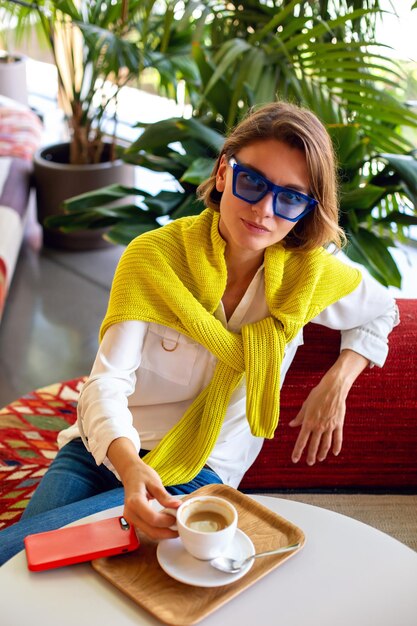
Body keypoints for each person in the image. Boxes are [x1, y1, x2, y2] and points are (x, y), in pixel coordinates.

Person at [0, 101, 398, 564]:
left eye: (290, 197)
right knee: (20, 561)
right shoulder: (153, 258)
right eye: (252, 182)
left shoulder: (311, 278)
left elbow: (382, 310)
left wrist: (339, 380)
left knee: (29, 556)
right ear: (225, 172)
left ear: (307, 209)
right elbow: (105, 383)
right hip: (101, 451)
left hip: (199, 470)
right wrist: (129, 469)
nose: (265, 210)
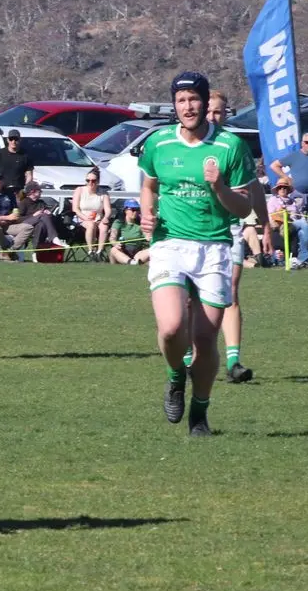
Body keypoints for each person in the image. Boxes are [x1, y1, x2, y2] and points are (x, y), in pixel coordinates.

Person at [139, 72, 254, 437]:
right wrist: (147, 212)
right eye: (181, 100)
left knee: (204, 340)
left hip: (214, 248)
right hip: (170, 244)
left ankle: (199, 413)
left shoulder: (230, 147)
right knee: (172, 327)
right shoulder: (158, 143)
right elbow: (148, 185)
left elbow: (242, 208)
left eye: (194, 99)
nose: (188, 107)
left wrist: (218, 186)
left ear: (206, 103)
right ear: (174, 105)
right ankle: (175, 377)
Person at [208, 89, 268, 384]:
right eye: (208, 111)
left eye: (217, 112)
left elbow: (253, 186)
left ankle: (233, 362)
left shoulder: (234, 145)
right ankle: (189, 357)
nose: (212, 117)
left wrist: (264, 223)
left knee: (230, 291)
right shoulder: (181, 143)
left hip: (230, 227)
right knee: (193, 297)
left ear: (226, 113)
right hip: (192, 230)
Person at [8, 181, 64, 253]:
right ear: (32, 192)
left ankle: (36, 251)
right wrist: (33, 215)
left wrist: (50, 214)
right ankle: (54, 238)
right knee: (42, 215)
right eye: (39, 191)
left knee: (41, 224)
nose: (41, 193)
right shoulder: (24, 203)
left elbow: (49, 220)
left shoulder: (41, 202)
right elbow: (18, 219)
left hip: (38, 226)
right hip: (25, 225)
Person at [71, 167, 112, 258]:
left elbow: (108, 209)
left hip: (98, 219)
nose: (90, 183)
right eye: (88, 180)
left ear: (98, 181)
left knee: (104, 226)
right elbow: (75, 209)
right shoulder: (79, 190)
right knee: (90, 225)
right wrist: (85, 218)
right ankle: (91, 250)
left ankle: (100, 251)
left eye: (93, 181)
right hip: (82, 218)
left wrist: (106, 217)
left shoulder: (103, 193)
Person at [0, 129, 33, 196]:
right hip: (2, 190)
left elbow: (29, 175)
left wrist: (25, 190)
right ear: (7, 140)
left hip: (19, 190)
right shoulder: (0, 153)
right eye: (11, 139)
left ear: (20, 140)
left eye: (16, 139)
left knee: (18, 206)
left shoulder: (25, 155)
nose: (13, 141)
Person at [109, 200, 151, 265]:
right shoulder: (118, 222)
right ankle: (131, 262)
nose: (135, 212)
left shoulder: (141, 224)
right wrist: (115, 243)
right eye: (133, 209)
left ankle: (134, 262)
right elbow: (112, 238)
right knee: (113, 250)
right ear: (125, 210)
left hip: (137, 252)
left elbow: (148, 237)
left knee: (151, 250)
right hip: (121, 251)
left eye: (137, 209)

--------------------------------

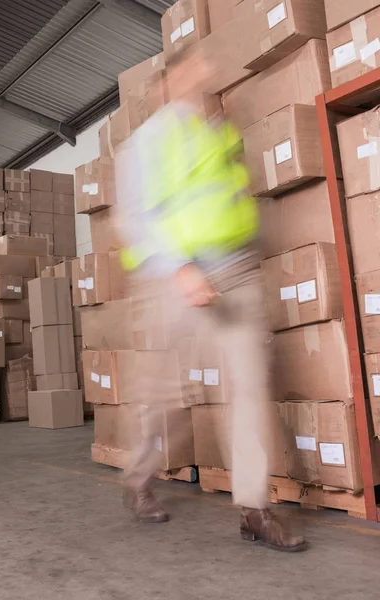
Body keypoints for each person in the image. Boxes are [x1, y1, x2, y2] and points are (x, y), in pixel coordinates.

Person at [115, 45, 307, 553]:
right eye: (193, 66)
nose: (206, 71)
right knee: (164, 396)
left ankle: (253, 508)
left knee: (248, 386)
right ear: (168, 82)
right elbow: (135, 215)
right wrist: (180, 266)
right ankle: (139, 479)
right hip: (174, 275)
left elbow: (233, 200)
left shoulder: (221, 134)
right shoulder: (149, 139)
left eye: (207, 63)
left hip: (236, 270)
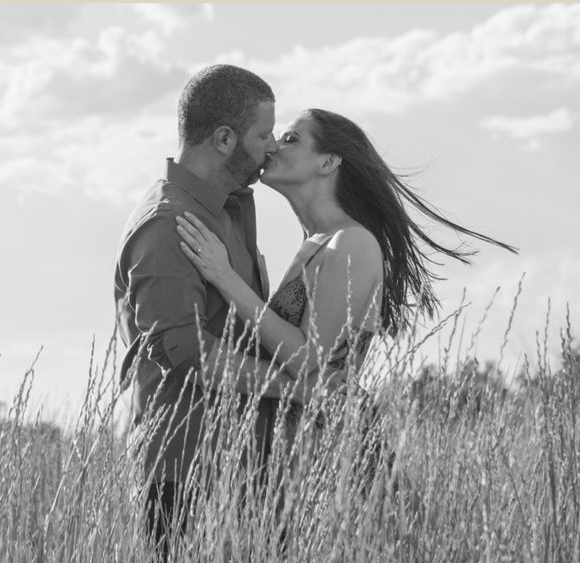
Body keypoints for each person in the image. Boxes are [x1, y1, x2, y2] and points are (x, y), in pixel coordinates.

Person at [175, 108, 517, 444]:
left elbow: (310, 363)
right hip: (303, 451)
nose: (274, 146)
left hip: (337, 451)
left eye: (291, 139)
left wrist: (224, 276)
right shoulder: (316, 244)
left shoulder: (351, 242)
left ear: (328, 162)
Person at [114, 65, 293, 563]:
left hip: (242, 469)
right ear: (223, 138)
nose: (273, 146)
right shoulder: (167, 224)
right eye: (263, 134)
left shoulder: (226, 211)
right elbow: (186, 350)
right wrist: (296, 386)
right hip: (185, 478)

--------------------------------

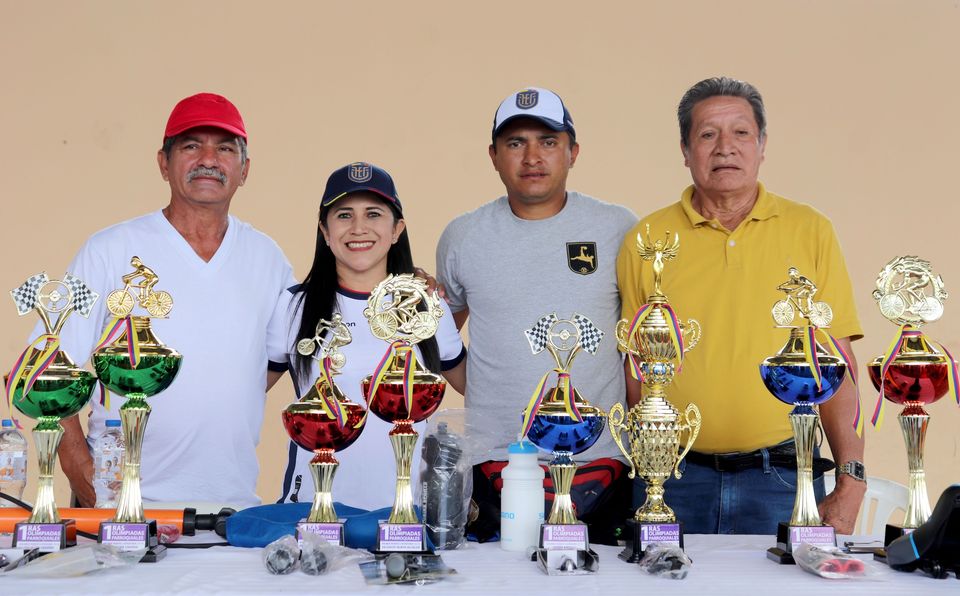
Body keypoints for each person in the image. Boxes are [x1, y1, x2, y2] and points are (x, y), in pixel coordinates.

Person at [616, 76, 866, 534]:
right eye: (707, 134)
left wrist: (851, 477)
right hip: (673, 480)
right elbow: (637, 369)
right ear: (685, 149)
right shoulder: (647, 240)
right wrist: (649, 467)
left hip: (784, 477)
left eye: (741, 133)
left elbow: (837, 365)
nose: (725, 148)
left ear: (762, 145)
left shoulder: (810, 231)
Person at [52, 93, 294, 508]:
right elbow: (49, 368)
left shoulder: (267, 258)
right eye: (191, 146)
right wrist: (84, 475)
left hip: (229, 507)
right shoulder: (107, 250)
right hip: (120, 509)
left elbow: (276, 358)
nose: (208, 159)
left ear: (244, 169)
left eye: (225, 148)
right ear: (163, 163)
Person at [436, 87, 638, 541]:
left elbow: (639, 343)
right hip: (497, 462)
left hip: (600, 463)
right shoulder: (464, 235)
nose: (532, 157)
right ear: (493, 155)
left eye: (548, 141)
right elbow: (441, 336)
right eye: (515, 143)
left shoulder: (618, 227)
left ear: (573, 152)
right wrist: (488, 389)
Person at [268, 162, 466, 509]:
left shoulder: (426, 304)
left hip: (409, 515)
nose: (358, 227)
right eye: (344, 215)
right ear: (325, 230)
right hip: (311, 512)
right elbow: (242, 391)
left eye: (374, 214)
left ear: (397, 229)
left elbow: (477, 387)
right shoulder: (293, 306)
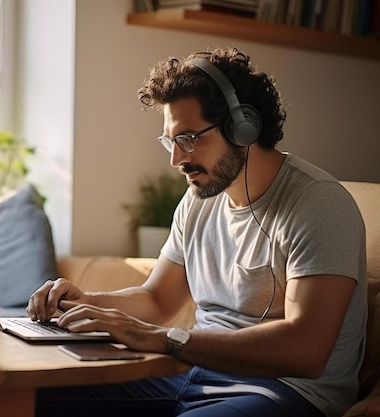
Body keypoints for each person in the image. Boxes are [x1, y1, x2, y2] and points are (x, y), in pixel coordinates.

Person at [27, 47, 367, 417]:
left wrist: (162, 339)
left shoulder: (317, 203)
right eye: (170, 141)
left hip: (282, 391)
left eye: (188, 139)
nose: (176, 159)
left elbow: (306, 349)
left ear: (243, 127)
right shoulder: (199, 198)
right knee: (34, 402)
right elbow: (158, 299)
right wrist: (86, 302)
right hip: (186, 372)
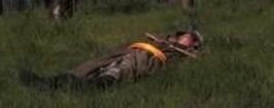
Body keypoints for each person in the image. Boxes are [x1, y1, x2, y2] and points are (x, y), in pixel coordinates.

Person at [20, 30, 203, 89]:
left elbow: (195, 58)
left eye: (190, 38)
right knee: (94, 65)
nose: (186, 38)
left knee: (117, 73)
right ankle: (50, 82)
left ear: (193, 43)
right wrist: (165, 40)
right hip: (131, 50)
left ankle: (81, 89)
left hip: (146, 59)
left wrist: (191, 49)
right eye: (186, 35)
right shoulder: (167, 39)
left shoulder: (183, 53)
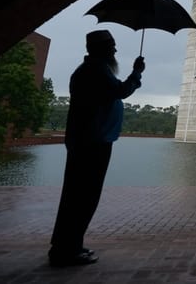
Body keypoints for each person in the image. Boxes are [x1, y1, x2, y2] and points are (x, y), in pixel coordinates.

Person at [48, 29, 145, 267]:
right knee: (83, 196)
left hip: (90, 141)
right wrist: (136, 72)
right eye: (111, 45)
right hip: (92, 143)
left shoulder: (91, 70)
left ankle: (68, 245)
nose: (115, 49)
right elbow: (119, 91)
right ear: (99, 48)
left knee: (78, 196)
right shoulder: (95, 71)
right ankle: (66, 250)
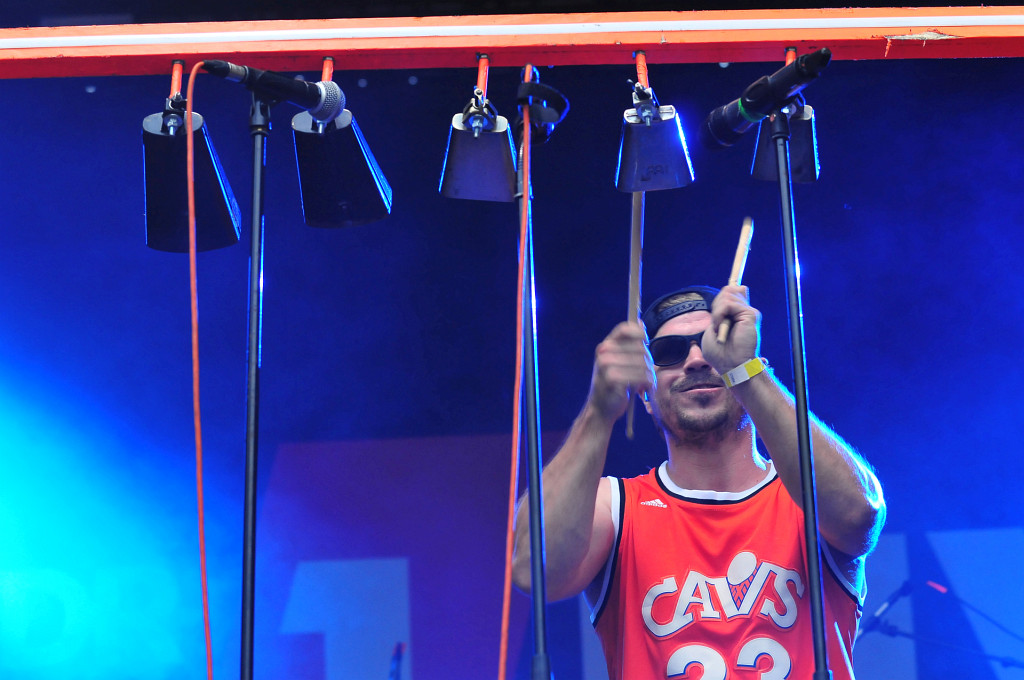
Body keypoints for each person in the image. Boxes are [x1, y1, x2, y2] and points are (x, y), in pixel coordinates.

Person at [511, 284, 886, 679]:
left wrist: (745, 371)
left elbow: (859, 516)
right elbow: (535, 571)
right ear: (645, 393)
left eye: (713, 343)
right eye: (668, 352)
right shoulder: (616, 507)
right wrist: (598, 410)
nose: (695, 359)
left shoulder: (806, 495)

--------------------------------

* What to work on
Give back, word for word, only the lines above from the line holding "left elbow: (310, 363)" to the line holding "right hip: (185, 478)", both included.

* Finished task
left elbow: (310, 363)
right hip: (303, 451)
nose: (274, 146)
left hip: (337, 451)
left eye: (291, 139)
left wrist: (224, 276)
right shoulder: (316, 244)
left shoulder: (351, 242)
left ear: (328, 162)
Person at [114, 65, 293, 563]:
left hip: (242, 469)
right ear: (223, 138)
nose: (273, 146)
right shoulder: (167, 224)
right eye: (263, 134)
left shoulder: (226, 211)
right elbow: (186, 350)
right wrist: (296, 386)
right hip: (185, 478)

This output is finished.